No, they are not! I always forget to look at it from the point of view of the the load.
They would be parallel resistors, and so would have a combined value of (1/120 + 1/40)^-1 which is 30Ω.

When finding VTH, one goes through each source present in the circuit, shorting voltage sources, and leaving current sources open. In each case one finds a voltage (V', then V'' etc.) and the final VTH is simply the sum of all those voltages. In this case, after shorting the voltage source, I am left with two resistors in parallel, and an open load. I don't think I can calculate a voltage using Ohm's Law as there is no current source present. Would I need to somehow use the partition of voltage method? I have never come across such a situation before.

Alright, I think I get what you're poking at. For part (c) my answer would then be 30Ω as this is the Thévenin resistance of the circuit, and I know that maximum power is transferred to the circuit when RL is equal to RTH.

Then in part (b) I would use [2] and sub in VTH/(RL+RTH) for i, and show that if RTH was zero, then the maximum value of power would be possible.
(but then I noticed in [3] that value of RTH resulting in max power would be 1Ω. Are either of these methods correct? Or does one of them not apply in this situation? Or are both wrong?)

4. Aug 4, 2014

### Staff: Mentor

It's likely that the source was changed from 360 V to 240 V in order to "refresh" the question for a new exam, but the person who made the change failed to make the necessary changes in the rest of the question text. This is not an unusual occurrence, unfortunately. I would recommend using the 240 V value throughout, but make a note in your answer submission that you have done so.
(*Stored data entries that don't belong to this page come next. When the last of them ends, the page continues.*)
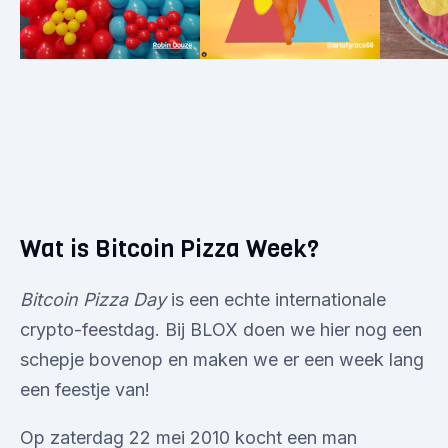
Wat is Bitcoin Pizza Week?
Bitcoin Pizza Day
is een echte internationale
crypto-feestdag. Bij BLOX doen we hier nog een
schepje bovenop en maken we er een week lang
een feestje van!
Op zaterdag 22 mei 2010 kocht een man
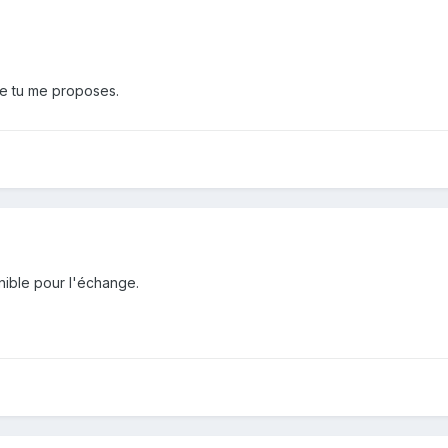
ue tu me proposes.
onible pour l'échange.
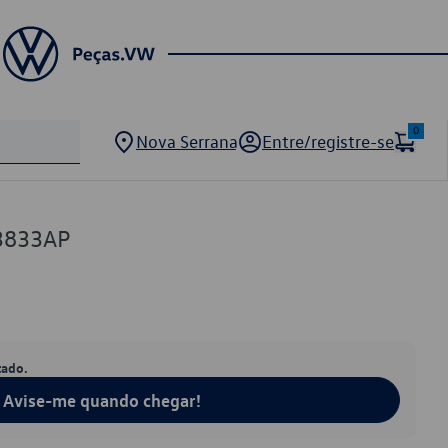
0
Nova Serrana
Entre/registre-se
3833AP
tado.
Avise-me quando chegar!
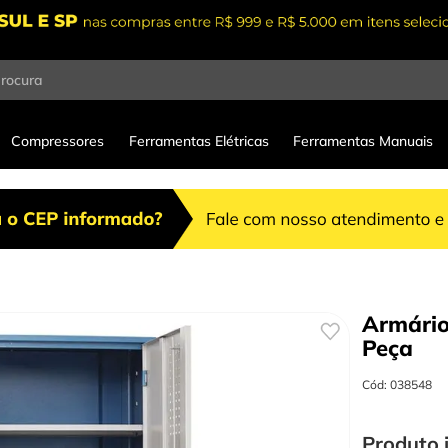
procura
Compressores
Ferramentas Elétricas
Ferramentas Manuais
Armári
Peça
Cód
:
038548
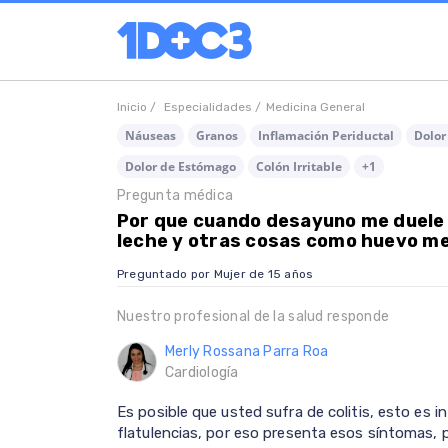
Inicio /
Especialidades /
Medicina General
Náuseas
Granos
Inflamación Periductal
Dolor
Dolor de Estómago
Colón Irritable
+1
Pregunta médica
Por que cuando desayuno me duele
leche y otras cosas como huevo me
Preguntado por Mujer de 15 años
Nuestro profesional de la salud responde
Merly Rossana Parra Roa
Cardiología
Es posible que usted sufra de colitis, esto es i
flatulencias, por eso presenta esos síntomas, 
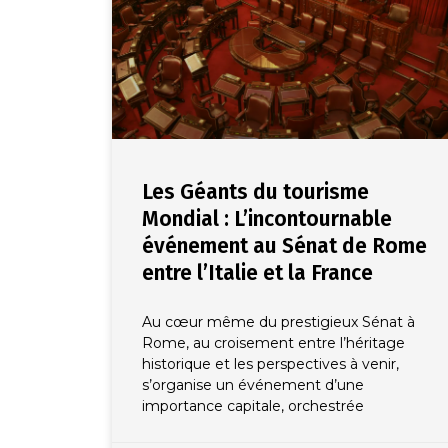
Les Géants du tourisme
Mondial : L’incontournable
événement au Sénat de Rome
entre l’Italie et la France
Au cœur même du prestigieux Sénat à
Rome, au croisement entre l’héritage
historique et les perspectives à venir,
s’organise un événement d’une
importance capitale, orchestrée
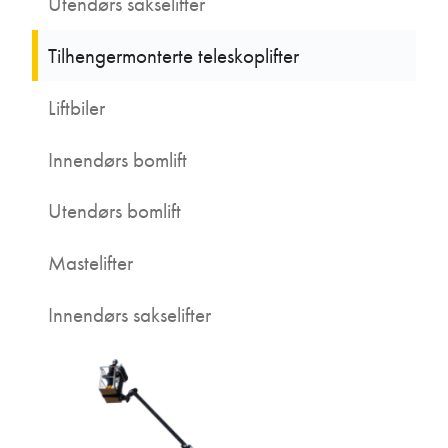
Utendørs sakselifter
Tilhengermonterte teleskoplifter
Liftbiler
Innendørs bomlift
Utendørs bomlift
Mastelifter
Innendørs sakselifter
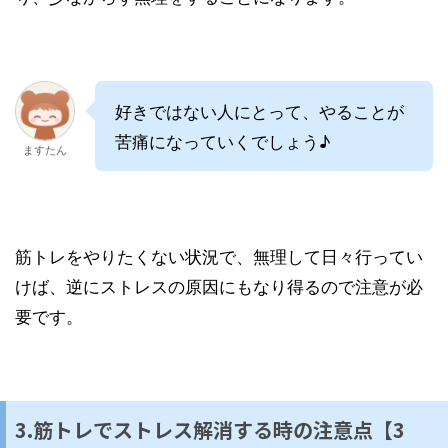
好きではない人にとって、やることが
苦痛になっていくでしょう♪
ますたん
筋トレをやりたくない状況で、無理して日々行ってい
けば、逆にストレスの原因にもなり得るので注意が必
要です。
3.筋トレでストレス解消する時の注意点【3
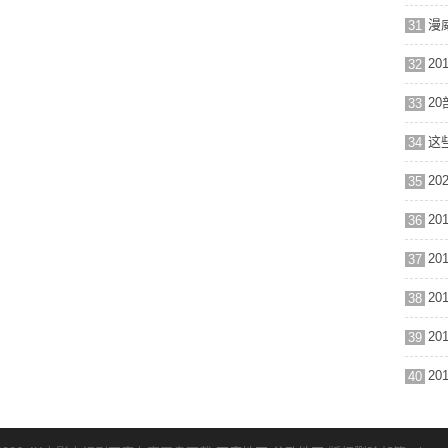
漫
31
2
32
33
这
34
2
35
2
36
37
2
38
2
39
2
40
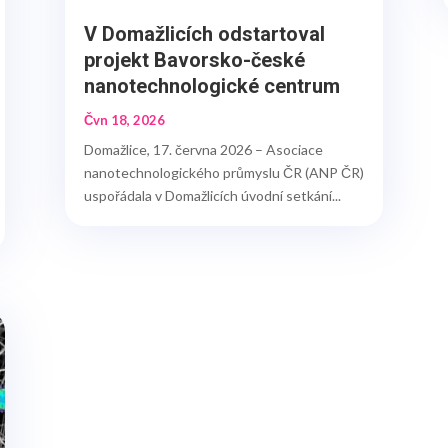
V Domažlicích odstartoval
projekt Bavorsko-české
nanotechnologické centrum
Čvn 18, 2026
Domažlice, 17. června 2026 – Asociace
nanotechnologického průmyslu ČR (ANP ČR)
uspořádala v Domažlicích úvodní setkání...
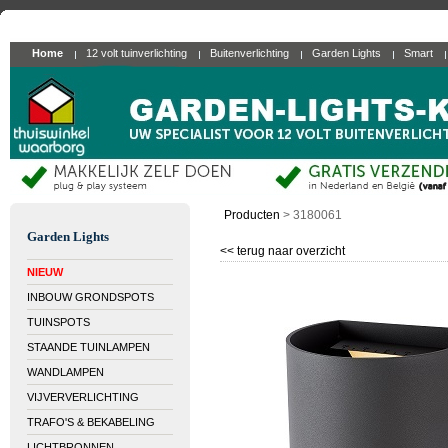
Home
12 volt tuinverlichting
Buitenverlichting
Garden Lights
Smart
Producten
>
3180061
Garden Lights
<< terug naar overzicht
NIEUW
INBOUW GRONDSPOTS
TUINSPOTS
STAANDE TUINLAMPEN
WANDLAMPEN
VIJVERVERLICHTING
TRAFO'S & BEKABELING
LICHTBRONNEN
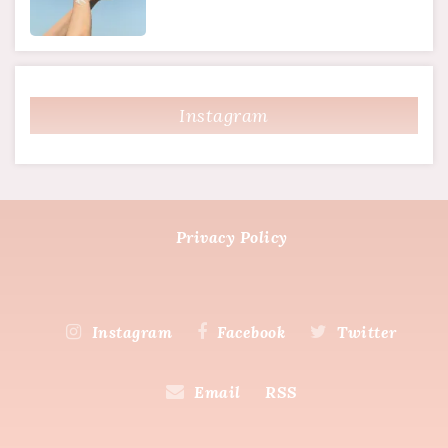
Instagram
Privacy Policy
Instagram
Facebook
Twitter
Email
RSS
You find the Thevenin resistance by suppressing the sources and determining the net resistance as "seen" by the load. But you find the Thevenin voltage by determining the voltage at the open-circuited load terminals with all the sources active (superposition can be used to sum their contributions as you've noted). In this case you can find the open-circuit voltage that's produced across the 120 Ω resistor due to the 240 V source.

Yes, that's correct.

Yes, that's true. If no power is lost in the delivery network (i.e., no power is dissipated in the Thevenin resistance) then that power is not wasted, and is available to deliver to the load).

How did you determine that? Surely if there is any Thevenin resistance then power will be dissipated by it.

5. Aug 7, 2014

### abhitubby

This is is quite likely. I'll remember that for the next time I come across such an issue

... Alright. I understand why the voltage across the load will be the same as the voltage across the 120Ω resistor. This can be found using partition of voltage. VTH=240V * (120/120+40) which is 180V.
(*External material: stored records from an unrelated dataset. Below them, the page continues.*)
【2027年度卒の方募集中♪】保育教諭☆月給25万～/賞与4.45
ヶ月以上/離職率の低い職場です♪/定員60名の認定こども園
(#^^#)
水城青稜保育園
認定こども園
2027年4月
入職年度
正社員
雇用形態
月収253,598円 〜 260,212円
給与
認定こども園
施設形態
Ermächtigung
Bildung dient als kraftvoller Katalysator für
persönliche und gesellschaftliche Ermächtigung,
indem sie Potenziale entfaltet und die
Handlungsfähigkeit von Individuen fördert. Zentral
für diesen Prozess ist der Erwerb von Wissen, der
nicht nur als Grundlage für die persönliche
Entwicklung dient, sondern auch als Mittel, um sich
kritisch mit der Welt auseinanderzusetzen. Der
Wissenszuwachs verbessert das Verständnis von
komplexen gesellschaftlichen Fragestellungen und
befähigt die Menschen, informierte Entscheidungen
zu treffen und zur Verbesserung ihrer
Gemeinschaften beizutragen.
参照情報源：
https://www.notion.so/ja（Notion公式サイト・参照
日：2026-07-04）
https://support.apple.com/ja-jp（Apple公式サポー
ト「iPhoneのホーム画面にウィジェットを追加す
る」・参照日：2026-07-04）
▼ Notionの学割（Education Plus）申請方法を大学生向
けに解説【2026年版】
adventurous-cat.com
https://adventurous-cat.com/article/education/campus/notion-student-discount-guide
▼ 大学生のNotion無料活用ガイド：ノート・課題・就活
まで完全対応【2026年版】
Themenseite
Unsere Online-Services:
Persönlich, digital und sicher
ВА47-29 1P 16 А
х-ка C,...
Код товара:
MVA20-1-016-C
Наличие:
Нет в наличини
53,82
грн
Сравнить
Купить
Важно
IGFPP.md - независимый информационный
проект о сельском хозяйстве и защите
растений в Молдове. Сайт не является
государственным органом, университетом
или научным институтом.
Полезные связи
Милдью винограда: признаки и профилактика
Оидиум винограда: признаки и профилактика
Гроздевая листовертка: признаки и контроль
I really don't know how that formula is brought about. It's derivation is unfortunately not shown in my lecture notes, it is simply stated. However, I follow what you're saying about dissipation. If this formula is correct, then wouldn't a RTH which is zero cause division by zero? Or, is this another case in science where zero is an approximation for a very tiny value?

Part (d)

Calculating power delivered to the load using formula [2] and substituting in I=V/R from Ohm's Law, I arrived at P=(V^2)/R. Plugging in 240V and 30Ω, I got roughly 1920 watts delivered.

Then calculating max power, I used the same formula but with combined RTH and RL (30+30=60Ω) using the same voltage as before. and I get 960 watts. Which gives me (298/1193)*100% = 50% power absorbance.

Is this the right method I am following?

Thank you very much.

6. Aug 7, 2014

### Staff: Mentor

You should be able to derive the formula for the power delivered to the load starting with the Thevenin equivalent circuit with the load connected. With that in hand you should be able to tell by inspection what has to happen with Rth in order to maximize the power in RL; you don't even need calculus to be able to see it.

I think you'll want to use the Thevenin voltage and Thevenin here. That's the point of taking the Thevenin equivalent: to simplify the source network down to an easily analyzed source and series resistance. You have Vth in series with Rth and RL.

You want to compare the power delivered to the load RL with the total power delivered by the source (or equivalently the power dissipated by both Rth and RL).